Selected excerpt START
One significant trend post-determination is an increase in disputes relating to management of native title, particularly relating to membership and control of registered native title bodies corporate (RNTBCs) and access to, and distribution of, native title monies.

Underlying these issues is a complex array of legal principles, philosophies, identities and values which overlap and sometimes conflict in ways which shape not only the evolution of native title law, but also the maturity of Australia as a nation of people, valuing both Indigenous and non-Indigenous cultures.

Your topic will cover ‘Native Title Lawyers: Who Cares?’ at our up and coming conference – why is this such a significant/timely topic?  

Native title is at the interface of two distinct cultures, one dominant and the other dominated. It is a place where traditional culture meets legal culture; where customary law is transformed to fit within Anglo-Australian parameters of common law native title.

As we move into a post-determination space, there is also a statutorily prescribed clash of cultures where native title is to be managed by Indigenous corporations operating in a network of Anglo-Australian rules and regulations which are often at odds, or difficult to reconcile, with the traditional laws and customs underpinning that title.

Lawyers working at this interface must keep in mind these reference points: the expectation in the Native Title Act that native title issues will be resolved by agreement; and the Native Title Act is a special measure intended to ensure the just and proper ascertainment of native title rights and interests that it preserves.

Indigenous people are seeking meaningful recognition in the Constitution. An important part of this process is the meaningful recognition of their property rights in a fair and respectful way which does not destroy relationships external to native title holding groups, and internally.
Selected excerpt END
Material supplied START
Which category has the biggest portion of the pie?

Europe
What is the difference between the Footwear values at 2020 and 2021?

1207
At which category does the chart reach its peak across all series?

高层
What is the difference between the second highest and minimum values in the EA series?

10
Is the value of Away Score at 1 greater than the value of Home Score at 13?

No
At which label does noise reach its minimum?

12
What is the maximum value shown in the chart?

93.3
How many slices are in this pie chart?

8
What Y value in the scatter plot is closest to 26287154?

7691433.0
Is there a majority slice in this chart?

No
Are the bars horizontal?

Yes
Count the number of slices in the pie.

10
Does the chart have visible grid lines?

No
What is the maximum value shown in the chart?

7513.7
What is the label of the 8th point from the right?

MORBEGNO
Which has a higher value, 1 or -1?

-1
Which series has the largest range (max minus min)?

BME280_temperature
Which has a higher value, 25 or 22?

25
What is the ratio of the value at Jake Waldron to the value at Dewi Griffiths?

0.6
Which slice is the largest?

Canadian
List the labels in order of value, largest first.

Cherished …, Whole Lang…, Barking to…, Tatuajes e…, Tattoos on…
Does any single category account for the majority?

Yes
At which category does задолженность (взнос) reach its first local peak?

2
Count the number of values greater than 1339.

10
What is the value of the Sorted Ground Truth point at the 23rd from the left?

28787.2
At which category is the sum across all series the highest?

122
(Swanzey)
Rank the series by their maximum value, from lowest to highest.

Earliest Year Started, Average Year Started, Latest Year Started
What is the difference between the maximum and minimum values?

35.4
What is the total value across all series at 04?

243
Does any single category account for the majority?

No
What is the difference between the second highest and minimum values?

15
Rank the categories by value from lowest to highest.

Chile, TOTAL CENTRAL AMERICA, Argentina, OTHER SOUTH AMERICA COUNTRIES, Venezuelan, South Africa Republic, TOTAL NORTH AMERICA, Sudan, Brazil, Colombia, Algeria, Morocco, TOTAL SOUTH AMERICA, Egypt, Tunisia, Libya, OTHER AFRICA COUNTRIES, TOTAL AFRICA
Material supplied END
- Tasks and exercises -
1. Answer these questions about the native title text, based on what it states:
(a) According to the native title text, what two areas do post-determination disputes particularly relate to?
(b) According to the Native Title Act, how are native title issues expected to be resolved?
(c) What are Indigenous people seeking in the Constitution?
2. Retype the native title text from "Native title is at" to "law native title.".

- Solution set -
1.
(a) Membership and control of registered native title bodies corporate (RNTBCs), and access to, and distribution of, native title monies.
(b) By agreement.
(c) Meaningful recognition.

2.
Native title is at the interface of two distinct cultures, one dominant and the other dominated. It is a place where traditional culture meets legal culture; where customary law is transformed to fit within Anglo-Australian parameters of common law native title.